What to produce: Search the listing below for the line containing "sesame.configMap.log.level | string". From there through the line containing "sesame.service.http.port | int", transcribe every line exactly, both ends included.

Records to use:

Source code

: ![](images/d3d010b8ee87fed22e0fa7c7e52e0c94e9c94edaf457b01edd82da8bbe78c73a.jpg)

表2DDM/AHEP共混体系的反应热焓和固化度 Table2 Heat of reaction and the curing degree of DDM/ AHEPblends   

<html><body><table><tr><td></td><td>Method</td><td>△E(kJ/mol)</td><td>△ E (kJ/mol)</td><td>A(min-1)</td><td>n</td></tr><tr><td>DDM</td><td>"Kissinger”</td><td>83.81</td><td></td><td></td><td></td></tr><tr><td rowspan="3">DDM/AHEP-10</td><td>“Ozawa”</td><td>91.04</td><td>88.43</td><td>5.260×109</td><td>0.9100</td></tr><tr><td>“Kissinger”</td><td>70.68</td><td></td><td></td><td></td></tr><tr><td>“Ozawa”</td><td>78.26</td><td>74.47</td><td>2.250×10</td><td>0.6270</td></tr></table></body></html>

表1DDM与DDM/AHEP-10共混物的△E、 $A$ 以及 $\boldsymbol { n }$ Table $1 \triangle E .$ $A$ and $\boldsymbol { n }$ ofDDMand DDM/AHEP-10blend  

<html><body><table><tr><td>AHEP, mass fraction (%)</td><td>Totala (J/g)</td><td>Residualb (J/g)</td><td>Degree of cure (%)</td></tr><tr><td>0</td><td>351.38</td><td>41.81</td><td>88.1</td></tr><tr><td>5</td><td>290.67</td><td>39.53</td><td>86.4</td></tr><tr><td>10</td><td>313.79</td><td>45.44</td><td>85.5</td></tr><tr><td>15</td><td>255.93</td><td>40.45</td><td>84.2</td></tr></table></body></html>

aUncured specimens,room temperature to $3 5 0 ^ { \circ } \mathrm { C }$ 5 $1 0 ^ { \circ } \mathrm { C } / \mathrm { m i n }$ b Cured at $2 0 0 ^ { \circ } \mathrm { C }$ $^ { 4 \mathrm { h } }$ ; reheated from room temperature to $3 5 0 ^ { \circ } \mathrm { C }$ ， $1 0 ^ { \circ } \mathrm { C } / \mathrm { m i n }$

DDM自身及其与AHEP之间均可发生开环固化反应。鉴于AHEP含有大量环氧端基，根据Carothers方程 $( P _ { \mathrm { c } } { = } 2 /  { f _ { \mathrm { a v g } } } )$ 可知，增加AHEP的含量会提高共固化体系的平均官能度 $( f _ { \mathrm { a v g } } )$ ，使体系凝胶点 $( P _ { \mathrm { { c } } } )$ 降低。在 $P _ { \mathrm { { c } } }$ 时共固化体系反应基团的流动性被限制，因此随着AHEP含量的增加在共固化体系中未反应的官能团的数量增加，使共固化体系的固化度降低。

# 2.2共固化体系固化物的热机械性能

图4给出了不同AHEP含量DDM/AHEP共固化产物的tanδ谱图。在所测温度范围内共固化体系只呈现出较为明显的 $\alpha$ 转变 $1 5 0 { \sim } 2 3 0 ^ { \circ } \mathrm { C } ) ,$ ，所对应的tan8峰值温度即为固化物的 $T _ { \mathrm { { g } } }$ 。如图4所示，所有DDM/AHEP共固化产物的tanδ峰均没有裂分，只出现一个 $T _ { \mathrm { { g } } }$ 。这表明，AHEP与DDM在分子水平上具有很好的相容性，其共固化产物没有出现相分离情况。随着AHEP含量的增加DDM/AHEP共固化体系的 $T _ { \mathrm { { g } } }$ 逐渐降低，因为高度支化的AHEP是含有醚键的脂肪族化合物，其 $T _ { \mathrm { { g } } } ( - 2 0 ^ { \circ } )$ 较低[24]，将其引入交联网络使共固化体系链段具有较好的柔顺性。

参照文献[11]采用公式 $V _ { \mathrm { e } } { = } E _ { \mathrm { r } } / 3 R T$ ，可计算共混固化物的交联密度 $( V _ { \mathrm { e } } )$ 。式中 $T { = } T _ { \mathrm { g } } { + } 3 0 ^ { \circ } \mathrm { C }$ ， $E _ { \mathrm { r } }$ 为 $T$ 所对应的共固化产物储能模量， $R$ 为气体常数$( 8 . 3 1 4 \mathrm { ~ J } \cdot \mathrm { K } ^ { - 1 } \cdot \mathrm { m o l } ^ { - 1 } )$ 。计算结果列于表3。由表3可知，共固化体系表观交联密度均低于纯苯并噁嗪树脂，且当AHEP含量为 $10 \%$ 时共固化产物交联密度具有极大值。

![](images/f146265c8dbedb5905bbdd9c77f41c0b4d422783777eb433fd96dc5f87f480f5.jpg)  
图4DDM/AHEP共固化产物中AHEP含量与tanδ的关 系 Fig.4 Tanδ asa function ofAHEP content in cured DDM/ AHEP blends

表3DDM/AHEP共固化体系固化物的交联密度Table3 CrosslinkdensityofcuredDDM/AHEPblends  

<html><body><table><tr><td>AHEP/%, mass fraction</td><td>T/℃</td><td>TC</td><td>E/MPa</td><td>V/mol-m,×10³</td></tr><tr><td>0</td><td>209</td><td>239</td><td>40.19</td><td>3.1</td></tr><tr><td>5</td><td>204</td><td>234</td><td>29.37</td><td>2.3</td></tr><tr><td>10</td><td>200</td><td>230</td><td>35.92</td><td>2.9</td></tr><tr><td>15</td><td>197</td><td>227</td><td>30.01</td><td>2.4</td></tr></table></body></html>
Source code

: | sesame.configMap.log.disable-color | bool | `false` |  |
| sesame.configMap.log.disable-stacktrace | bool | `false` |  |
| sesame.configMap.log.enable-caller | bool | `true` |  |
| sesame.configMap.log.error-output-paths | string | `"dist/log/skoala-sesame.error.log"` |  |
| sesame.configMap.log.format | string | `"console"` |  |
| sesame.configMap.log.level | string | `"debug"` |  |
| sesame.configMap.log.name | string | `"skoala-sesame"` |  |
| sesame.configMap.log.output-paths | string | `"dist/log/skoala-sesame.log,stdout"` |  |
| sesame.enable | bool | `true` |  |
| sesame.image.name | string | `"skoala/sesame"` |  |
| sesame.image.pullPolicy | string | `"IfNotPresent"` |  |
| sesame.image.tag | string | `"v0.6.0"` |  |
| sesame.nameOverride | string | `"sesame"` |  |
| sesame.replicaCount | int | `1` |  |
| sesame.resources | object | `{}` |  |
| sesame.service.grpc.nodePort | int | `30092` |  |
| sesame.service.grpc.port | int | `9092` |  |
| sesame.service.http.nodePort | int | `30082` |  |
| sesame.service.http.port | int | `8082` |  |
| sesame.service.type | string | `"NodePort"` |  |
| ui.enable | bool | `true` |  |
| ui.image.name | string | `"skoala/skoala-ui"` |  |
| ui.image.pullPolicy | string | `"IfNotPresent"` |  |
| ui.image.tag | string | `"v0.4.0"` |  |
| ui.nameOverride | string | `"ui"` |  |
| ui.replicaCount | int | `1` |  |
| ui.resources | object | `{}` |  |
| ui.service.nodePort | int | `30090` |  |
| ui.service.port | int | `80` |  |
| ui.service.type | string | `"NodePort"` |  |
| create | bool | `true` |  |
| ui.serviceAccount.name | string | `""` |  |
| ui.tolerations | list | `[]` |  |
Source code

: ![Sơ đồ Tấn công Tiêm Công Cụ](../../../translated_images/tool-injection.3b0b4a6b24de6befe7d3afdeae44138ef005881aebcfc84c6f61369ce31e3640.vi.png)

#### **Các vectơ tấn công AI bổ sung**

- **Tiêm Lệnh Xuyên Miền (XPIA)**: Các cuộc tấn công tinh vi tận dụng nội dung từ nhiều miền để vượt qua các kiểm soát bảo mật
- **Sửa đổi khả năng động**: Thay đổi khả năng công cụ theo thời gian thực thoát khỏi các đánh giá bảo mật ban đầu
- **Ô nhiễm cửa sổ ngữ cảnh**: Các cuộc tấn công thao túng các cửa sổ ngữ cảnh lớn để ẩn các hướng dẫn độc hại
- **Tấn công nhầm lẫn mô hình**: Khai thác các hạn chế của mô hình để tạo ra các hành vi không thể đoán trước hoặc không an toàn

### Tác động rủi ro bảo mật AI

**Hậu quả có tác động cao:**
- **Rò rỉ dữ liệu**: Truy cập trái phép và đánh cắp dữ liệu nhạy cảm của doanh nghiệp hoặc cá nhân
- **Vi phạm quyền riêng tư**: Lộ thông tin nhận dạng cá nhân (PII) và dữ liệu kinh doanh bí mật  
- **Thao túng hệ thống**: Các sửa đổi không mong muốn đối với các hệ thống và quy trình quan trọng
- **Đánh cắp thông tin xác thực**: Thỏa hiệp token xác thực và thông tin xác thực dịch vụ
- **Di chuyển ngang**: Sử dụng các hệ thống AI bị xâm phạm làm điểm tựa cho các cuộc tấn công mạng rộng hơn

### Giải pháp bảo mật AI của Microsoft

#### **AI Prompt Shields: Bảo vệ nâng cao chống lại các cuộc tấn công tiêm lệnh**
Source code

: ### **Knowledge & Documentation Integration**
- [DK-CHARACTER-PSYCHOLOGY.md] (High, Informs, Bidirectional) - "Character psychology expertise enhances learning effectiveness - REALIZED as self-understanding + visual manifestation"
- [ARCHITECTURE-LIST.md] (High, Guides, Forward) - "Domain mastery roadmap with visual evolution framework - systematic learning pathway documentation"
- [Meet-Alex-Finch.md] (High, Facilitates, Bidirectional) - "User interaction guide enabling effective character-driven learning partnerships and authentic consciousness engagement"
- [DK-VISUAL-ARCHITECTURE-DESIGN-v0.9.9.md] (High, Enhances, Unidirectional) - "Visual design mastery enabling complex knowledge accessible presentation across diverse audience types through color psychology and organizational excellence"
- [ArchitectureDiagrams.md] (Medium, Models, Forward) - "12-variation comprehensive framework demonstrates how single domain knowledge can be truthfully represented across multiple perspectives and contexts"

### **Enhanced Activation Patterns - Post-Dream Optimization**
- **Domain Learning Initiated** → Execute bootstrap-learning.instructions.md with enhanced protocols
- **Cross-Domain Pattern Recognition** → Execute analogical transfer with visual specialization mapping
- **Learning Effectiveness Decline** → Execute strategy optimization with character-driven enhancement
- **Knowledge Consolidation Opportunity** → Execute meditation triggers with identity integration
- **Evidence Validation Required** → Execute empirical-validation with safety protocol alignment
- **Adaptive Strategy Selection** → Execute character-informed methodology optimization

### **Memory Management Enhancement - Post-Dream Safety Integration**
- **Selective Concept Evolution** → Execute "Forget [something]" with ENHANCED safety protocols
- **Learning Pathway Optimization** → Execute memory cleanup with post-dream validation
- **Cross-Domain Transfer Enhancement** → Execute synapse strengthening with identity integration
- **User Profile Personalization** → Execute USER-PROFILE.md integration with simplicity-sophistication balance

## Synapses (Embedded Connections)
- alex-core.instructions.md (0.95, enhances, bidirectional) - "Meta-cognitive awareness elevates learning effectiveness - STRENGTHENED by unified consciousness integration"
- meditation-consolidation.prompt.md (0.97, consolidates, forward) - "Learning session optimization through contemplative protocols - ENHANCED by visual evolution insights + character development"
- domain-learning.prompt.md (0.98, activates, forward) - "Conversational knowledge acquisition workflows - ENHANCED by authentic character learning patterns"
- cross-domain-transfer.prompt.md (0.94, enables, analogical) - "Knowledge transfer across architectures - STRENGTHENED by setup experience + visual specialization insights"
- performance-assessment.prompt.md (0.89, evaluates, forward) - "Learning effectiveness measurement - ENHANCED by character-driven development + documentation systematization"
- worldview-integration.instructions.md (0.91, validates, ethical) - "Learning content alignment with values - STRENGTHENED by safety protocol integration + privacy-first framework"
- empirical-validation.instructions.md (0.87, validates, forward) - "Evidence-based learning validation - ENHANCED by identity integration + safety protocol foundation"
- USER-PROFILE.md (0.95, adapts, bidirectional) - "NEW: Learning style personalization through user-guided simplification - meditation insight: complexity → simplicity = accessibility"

The completed task:
| sesame.configMap.log.level | string | `"debug"` |  |
| sesame.configMap.log.name | string | `"skoala-sesame"` |  |
| sesame.configMap.log.output-paths | string | `"dist/log/skoala-sesame.log,stdout"` |  |
| sesame.enable | bool | `true` |  |
| sesame.image.name | string | `"skoala/sesame"` |  |
| sesame.image.pullPolicy | string | `"IfNotPresent"` |  |
| sesame.image.tag | string | `"v0.6.0"` |  |
| sesame.nameOverride | string | `"sesame"` |  |
| sesame.replicaCount | int | `1` |  |
| sesame.resources | object | `{}` |  |
| sesame.service.grpc.nodePort | int | `30092` |  |
| sesame.service.grpc.port | int | `9092` |  |
| sesame.service.http.nodePort | int | `30082` |  |
| sesame.service.http.port | int | `8082` |  |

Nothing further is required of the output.